▸ How to complete this task
Each line below from the one containing "To further enhance" through the one containing "Audacity (Audacity, 2016)" is to be given again exactly, and no line outside that span.
[[ Material for this task, beginning ]]
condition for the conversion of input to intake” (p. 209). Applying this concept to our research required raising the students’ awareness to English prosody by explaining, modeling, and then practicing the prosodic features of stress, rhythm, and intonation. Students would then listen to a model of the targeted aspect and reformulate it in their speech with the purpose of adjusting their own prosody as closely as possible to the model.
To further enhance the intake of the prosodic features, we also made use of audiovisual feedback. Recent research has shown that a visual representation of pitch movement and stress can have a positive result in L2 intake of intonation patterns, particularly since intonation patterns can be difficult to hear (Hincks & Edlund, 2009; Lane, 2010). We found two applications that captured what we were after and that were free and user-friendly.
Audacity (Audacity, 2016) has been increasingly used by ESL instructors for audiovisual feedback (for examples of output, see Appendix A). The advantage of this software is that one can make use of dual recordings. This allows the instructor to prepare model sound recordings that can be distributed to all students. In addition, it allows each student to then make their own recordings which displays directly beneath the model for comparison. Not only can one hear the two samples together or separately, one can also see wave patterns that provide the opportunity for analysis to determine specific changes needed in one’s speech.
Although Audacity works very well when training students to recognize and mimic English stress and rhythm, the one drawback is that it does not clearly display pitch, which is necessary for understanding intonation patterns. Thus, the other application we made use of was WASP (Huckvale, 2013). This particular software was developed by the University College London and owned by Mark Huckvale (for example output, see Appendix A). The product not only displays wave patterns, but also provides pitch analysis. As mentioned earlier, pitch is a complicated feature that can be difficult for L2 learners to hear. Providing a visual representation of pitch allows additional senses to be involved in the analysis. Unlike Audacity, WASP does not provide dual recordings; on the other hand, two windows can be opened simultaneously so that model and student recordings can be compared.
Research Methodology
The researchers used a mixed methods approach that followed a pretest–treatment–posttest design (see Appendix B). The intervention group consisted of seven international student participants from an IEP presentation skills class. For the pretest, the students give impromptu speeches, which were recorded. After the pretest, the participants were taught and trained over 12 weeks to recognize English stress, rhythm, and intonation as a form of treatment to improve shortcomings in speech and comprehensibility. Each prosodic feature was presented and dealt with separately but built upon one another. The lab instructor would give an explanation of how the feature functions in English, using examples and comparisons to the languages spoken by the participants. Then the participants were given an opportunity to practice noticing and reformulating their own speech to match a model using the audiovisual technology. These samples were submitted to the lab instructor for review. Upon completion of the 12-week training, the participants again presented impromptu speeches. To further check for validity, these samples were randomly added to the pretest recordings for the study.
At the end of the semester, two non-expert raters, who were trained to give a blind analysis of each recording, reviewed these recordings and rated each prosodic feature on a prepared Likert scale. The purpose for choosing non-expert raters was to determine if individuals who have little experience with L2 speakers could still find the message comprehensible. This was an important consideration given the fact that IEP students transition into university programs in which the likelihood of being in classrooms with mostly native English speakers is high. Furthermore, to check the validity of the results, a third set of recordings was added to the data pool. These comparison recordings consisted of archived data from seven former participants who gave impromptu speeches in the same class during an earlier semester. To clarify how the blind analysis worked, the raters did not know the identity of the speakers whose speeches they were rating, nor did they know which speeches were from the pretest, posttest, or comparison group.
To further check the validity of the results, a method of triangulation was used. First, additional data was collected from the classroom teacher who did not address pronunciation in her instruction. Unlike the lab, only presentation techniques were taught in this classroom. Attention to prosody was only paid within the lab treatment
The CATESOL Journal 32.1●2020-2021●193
[[ Material for this task, end ]]
▸ Your solution
To further enhance the intake of the prosodic features, we also made use of audiovisual feedback. Recent research has shown that a visual representation of pitch movement and stress can have a positive result in L2 intake of intonation patterns, particularly since intonation patterns can be difficult to hear (Hincks & Edlund, 2009; Lane, 2010). We found two applications that captured what we were after and that were free and user-friendly.
Audacity (Audacity, 2016) has been increasingly used by ESL instructors for audiovisual feedback (for examples of output, see Appendix A). The advantage of this software is that one can make use of dual recordings. This allows the instructor to prepare model sound recordings that can be distributed to all students. In addition, it allows each student to then make their own recordings which displays directly beneath the model for comparison. Not only can one hear the two samples together or separately, one can also see wave patterns that provide the opportunity for analysis to determine specific changes needed in one’s speech.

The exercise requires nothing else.